A further advantage of the new digital tax for Kerala would be, in contrast to GST, it would allow the state to exercise its rights on it. As far as inheritance tax is concerned, he says it is time to reintroduce it as one of the instruments to address the rising inequality in the country, particularly in states like Kerala. Nirmala Padmanabhan, who is a member of the Kerala Public Expenditure Review Committee, says a gradual calibrated increase in various fees and payments for services should be considered once the state economy is back on the recovery path. “Currently, many services are offered at very low rates which do not cover even a fraction of the cost of delivery -- a typical example being medical or engineering education,” she says.

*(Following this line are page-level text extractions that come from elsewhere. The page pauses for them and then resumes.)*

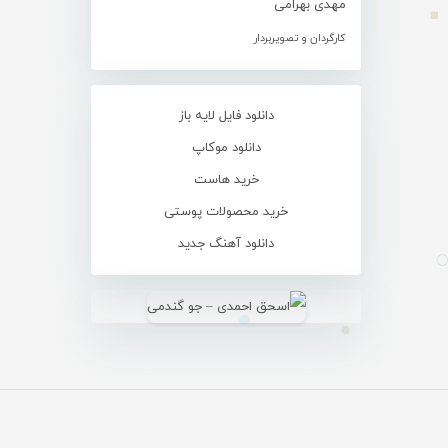
مهدی بهرامی
کارگردان و تصویربردار
دانلود فایل لایه باز
دانلود موکاپ
خرید هاست
خرید محصولات پوستی
دانلود آهنگ جدید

A feasible strategy would be to entrust dynamic personnel in each government department who is familiar with their day-to-day functioning with the task of identifying such revenue sources as well as strategies for expenditure trimming, says Padmanabhan. Rationalising the size of the government, including cutting down wasteful expense, and divestment or winding up of loss-making PSUs would also help the state, which is on the brink of bankruptcy. There are other avenues too, such as congestion tax in cities like Kochi, where the traffic comes to a halt in peak hours, says Raviraman. The big question is whether Kerala has the courage to think out of the box and provide lasting solutions to the financial mess.
Mathai suggests the way forward for Kerala is to transform itself into an ecology of micro-enterprise. “Tradable volumes of coconuts, coconut husks, eggs or chicken can be achieved with cluster-model approach using tech solutions. It is estimated that only 30% of homestead income can come through produce grown at home. The balance must come through members of homestead rendering services or via aggregated cluster-based manufacturing,” says Mathai.
This is that time of the year when various ministries make their demands for fund allocation in next year’s budget. When Finance Minister K N Balagopal rises in the assembly to present the Pinarayi 2.0 government’s first full budget, will he make up for the lost time? We will have to wait till February.